*Text shown:*

[Start of Attachment]

With Women’s History Month almost over, we want to reflect on some of our female Amazing Seniors that have been included in our previous editions. These women are an inspiration to all from their grit and hard work to the way they nurture their families, communities and all who are around them. We are happy to be spotlighting Cheryl Jenkins, Barbara Andersen, Melanie LaJoie, Maria Chaviano, Mirta Ramos and Phyllis Lozeau, who have all walked through various situations in life but stayed strong and persevered.
When we see others go through adversity and turn it into a positive, it always shows more about who that person is than anything else. Cheryl Jenkins went through hardship in a very short timeframe with a diagnosis of type-1 diabetes at 51 years old. During that time, her mother needed hospitalization and rehabilitation while being hundreds of miles away. Relocating an elderly person is no easy task and doing it mostly alone is even more difficult. Instead of sulking and complaining, Cheryl decided to write a book about her experience as she understands many others go through similar situations. This has helped many people understand the steps it takes to relocate a senior from their home and how to do it in the best way possible. Her selflessness in writing this book and telling her story is what makes her a wonderful woman and someone worth celebrating.
Barbara Andersen, who was featured twice as Amazing Senior, has incredible drive and ambition. Since she was young, she worked her way up to be a Corporate Executive Treasurer at a company where she was the first female to do so. She moved to Florida, started a venture at the Daytona Flea Market and later starter her career in real estate that lasted more than 30 years. Due to a few circumstances recently, she is unable to work at the capacity she once did, but she still keeps moving whether she is cooking or helping friends and family with their various ventures. Whoever she meets, she becomes their best friend and she makes the world a brighter place for all.

[End of Attachment]

*Problems to work on:*
**A)** Rewrite the paragraph of the Amazing Seniors text that begins "Barbara Andersen, who was featured twice" as a short bulleted list that keeps its main facts.
**B)** Continue the Amazing Seniors text, starting right after its last paragraph.

*Source data:*
[Start of Attachment]

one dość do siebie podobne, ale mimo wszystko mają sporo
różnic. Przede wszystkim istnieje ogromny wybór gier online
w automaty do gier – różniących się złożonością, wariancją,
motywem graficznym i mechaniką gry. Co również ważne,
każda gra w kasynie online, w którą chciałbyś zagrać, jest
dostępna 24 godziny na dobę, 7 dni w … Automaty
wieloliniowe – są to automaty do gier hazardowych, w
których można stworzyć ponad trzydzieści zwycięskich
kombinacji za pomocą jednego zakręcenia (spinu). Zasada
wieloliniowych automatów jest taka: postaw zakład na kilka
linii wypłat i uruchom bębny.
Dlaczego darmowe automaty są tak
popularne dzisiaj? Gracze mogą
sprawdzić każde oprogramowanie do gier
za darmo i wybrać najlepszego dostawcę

[End of Attachment]
[Start of Attachment]

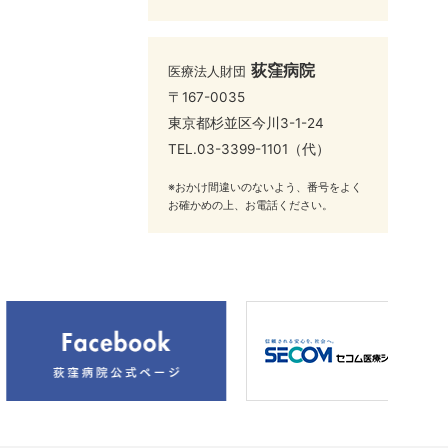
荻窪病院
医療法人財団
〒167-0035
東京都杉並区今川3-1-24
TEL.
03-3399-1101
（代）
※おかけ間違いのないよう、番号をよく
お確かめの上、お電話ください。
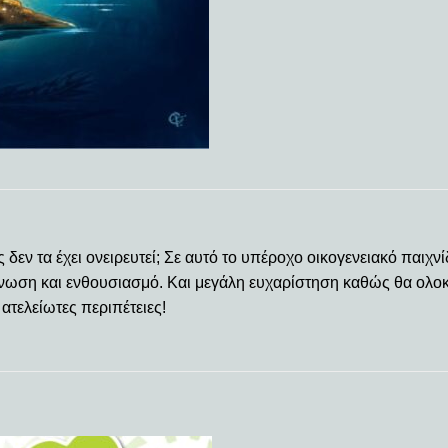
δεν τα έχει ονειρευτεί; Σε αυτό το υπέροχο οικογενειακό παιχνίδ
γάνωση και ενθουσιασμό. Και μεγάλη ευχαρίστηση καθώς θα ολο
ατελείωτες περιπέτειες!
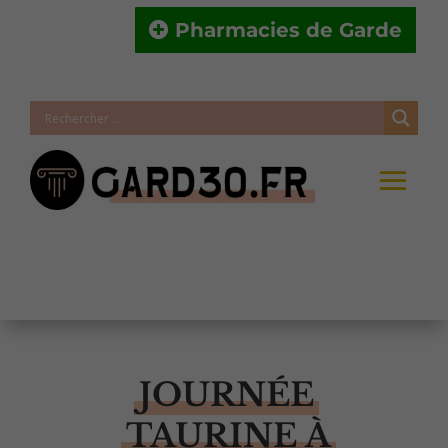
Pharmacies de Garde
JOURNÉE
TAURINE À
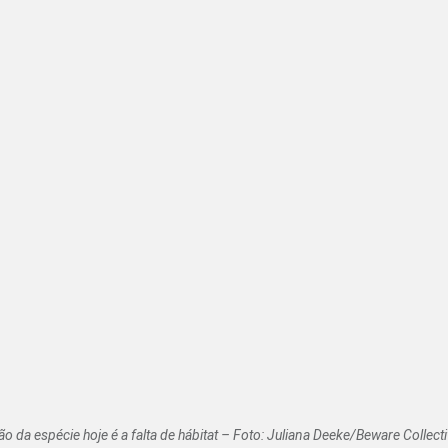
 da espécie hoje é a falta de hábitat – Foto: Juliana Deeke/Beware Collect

[End of Attachment]
[Start of Attachment]

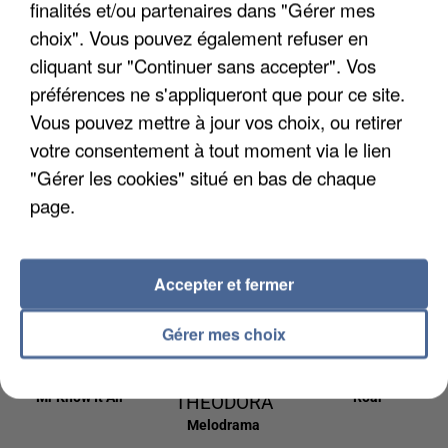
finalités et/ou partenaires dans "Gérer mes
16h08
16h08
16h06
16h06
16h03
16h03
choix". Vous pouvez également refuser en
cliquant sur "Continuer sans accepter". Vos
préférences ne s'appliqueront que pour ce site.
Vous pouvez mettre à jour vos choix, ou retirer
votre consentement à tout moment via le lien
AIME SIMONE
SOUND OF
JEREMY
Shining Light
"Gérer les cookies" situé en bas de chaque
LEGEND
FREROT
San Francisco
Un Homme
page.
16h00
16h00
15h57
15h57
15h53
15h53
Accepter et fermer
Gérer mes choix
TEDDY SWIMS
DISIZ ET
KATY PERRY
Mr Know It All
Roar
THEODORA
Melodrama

[End of Attachment]

*Results for the exercise:*
**A)**
- Barbara Andersen has been featured twice as an Amazing Senior and has great drive and ambition.
- She worked her way up to Corporate Executive Treasurer, the first woman at her company to hold that role.
- After moving to Florida, she started a venture at the Daytona Flea Market and then had a real estate career of more than 30 years.
- Recent circumstances keep her from working as much as she once did, but she stays active cooking and helping friends and family with their ventures.
- She becomes a best friend to everyone she meets and makes the world brighter.

**B)**
A woman who lives life to the fullest, Melanie LaJoie has been a dancer her entire life and made a career of belly dancing. She has seen the world as a performer in places like Morocco, Europe and Egypt. Opening a studio in Orlando 25 years ago, she has brought many people of all ages to love belly dancing and passed down her knowledge to the younger generation. While she no longer performs for crowds, she has not let her age stop her from instructing others and staying active. She enjoys watching young dancers blossom and find their passion, which she says is an uplifting feeling.
Maria Chaviano was 16 years old when she had to leave Cuba. Leaving behind her brother, who was forced into the military, she went to New York with her grandmother. To make ends meet, she had to drop out of high school and work up to three jobs at a time in order to support herself and her grandmother. She worked hard, getting better paying jobs as time went on. In 1977, she had a son and did everything she could for him. She learned English, studied and found work at an American banknotes factory. She was able to put her son through private school even after separating from her husband. She is now a proud grandmother living in Florida and enjoying the benefits of her hard work and perseverance.
Mirta Ramos was 23 when Fidel Castro took power in Cuba. She experienced the country quickly go from a vibrant and a tight knit community to tense and fearful. Food dwindled and meat became a rare commodity with grocery stores going away and necessities becoming non-existent. She knew that her family with her husband and two daughters had to leave but it took eight years to get out. The only way they could go was if her husband and two daughters went to Miami and her and her mother went to Spain. After eight months, they were reunited in the United States. It would be four years later that she found herself divorced as a single mother working as a maid in a hotel in Miami Beach. Her toils never ceased but her strength and determination never diminished. Today, she lives with her eldest daughter in Ormond Beach with four grandchildren and three great-grandchildren. A true role model and Amazing Senior, she showed bravery in her actions and continues to educate others on the dangers of communism and what happened to her in Cuba.
An incredibly strong woman, Phyllis Lozeau knows what it is like to go through a series of hardships and still manage to stay strong. A devoted wife and mother, she put her family first before her career to raise her children and assist her husband with his pool business in New Hampshire. When hard times hit for the business, they filed for bankruptcy, sold all their belongings, and moved to Florida to start over again. Not discouraged, Phyllis became a realtor and worked part-time at a local hospital. Unfortunately, things took another turn when her husband, Robert had open-heart surgery and his personality changed. He was diagnosed with Alzheimer’s Disease and passed away four years after the diagnosis. During that time, she never gave up hope and continued to push through for the little victories that came along. She decided to write a book, Married to a Stranger: An Alternative Approach to Simply Coping with Alzheimer’s Disease, to tell her story and shed some light for those who are going through similar hardships.